In a fortnight of tense diplomatic stand-off between Iran and the UK, the latter appears to be making good on earlier promise that escalation of hostilities was not on the table.
British Secretary of State for Foreign and Commonwealth Affairs, Jeremy Hunt, revealed over the recent past that he had personally called his Iranian counter-part, Mohammad Javad Zarif, to assure him of the UK’s desire for a peaceful solution.
For those who may not be in the know, nearly two weeks ago British Marines accompanied by the local police in Gibraltar seized a Panama-flagged oil supertanker they suspected was ferrying oil to Syria in contravention of the EU and US sanctions against Damascus.

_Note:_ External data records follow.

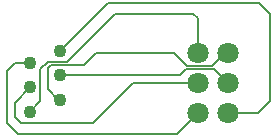
<source format=gbl>
G04 Layer_Physical_Order=2*
G04 Layer_Color=16711680*
%FSLAX44Y44*%
%MOMM*%
G71*
G01*
G75*
%ADD10C,0.1270*%
%ADD11C,1.8000*%
%ADD12C,1.1000*%
D10*
X1632150Y336570D02*
X1530830D01*
X1637735Y342155D02*
X1632150Y336570D01*
X1558470Y295910D02*
X1497510D01*
X1592760Y330200D02*
X1558470Y295910D01*
X1647370Y330200D02*
X1592760D01*
X1550850Y345440D02*
X1522910D01*
X1561010Y355600D02*
X1550850Y345440D01*
X1627050Y355600D02*
X1561010D01*
X1505430Y326370D02*
X1492430Y313370D01*
Y300990D02*
Y313370D01*
X1497510Y295910D02*
X1492430Y300990D01*
X1643560Y388620D02*
X1577520D01*
X1647370Y384810D02*
X1643560Y388620D01*
X1647370Y355600D02*
Y384810D01*
X1514020Y314560D02*
X1505430Y305970D01*
X1514020Y314560D02*
Y341630D01*
X1577520Y388620D02*
X1536880Y347980D01*
X1520370D01*
X1514020Y341630D01*
X1530830Y316170D02*
X1529320D01*
X1520370Y325120D01*
Y342900D01*
X1522910Y345440D02*
X1520370Y342900D01*
X1672770Y330200D02*
X1660815Y342155D01*
X1637735D01*
X1672770Y355600D02*
X1670230D01*
X1659325Y344695D01*
X1637955D01*
X1627050Y355600D01*
X1571370Y397510D02*
X1530830Y356970D01*
X1699440Y397510D02*
X1571370D01*
X1708330Y388620D02*
X1699440Y397510D01*
X1708330Y314960D02*
Y388620D01*
Y314960D02*
X1698170Y304800D01*
X1672770D01*
X1505430Y346770D02*
X1492490D01*
X1486080Y340360D01*
Y295910D02*
Y340360D01*
X1494970Y287020D02*
X1486080Y295910D01*
X1629590Y287020D02*
X1494970D01*
X1647370Y304800D02*
X1629590Y287020D01*
D11*
X1672770Y304800D02*
D03*
Y355600D02*
D03*
Y330200D02*
D03*
X1647370D02*
D03*
Y355600D02*
D03*
Y304800D02*
D03*
D12*
X1505430Y305970D02*
D03*
X1530830Y316170D02*
D03*
X1505430Y326370D02*
D03*
X1530830Y336570D02*
D03*
X1505430Y346770D02*
D03*
X1530830Y356970D02*
D03*
M02*

</source>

In the past weekend’s revelations by the British foreign office, Mr. Hunt is quoted as having assured Tehran that accosting and seizing the tanker was purely on the basis of the suspected destination (Syria) of the cargo and not its origins (Iran).
Spanish authorities in Madrid, which considers waters around the Southern Coast of the Iberian Peninsula off Gibraltar where the tanker was seized to be theirs, have publicly accused the UK of acting to appease the US, enforcing Washington’s hostile policy towards Iran.
This is happening at a bad time for the UK, which is faced with divisive domestic politics pertaining to Brexit, the expression of the will of the British people to quit the EU during a referendum some four years ago.
In a couple of weeks, UK Prime Minister Teresa May will exit No 10 following her recent resignation as the ruling Conservative Party leader last month after her failure to garner parliamentary support for her Brexit deal.
Tory members are currently toying with whom between Mr. Hunt and his predecessor Boris Johnson should become a new party leader, and automatically the new prime minister.
The decision will be made in the next two weeks and Britain will then have a new prime minister within weeks.
These are the pressing domestic issues that the UK is grappling with. Brexit has divided the UK in a manner never seen in contemporary history.
Hence, unnecessary international distraction, particularly of the UK’s own making, should be the last thing amid the looming trickier times.
The initiative by Mr. Hunt to de-escalate tension with Iran is, therefore, a superb move. This is particularly so in the light of the increasing appetite from Tehran to “slap Britain in the face” over the seizure of the oil tanker.
Iran’s Islamic Revolutionary Guard Corps (IRGC) has been itching for a tit-for-tat. Major-General Mohsen Rezaee, a top IRGC official, was quoted as saying: “Iran should seize one of the British vessels if the tanker is not released.”
Now, any military confrontation in the region spells doom and gloom not only for the region but for the entire universe.
For preachers of effective diplomacy, which is characterized by a preference for negotiations over brinkmanship, the UK-Iran’s de-escalation of hostilities is a welcome development. Mr. Hunt has undertaken that Britain will facilitate the release of the captured oil tanker once the two sides reach a common understanding.
The UK is not known for war-mongering foreign policy. In a world that has become one global village, one hopes that Brexit will not lead to the isolation of the UK.
Instead, as the many Brexiteers believe, London’s final divorce from the EU will lead to expedited economic growth and enhanced global stature.
This could be possible as the UK will be at liberty to enter, as anticipated, into a flurry of bilateral and multi-lateral agreements without much ado. In the absence of visionary leadership, a potentially bright future could be scuppered – within a jiffy – by a totally avoidable military confrontation in which, as the saying goes, there are no winners (in any war).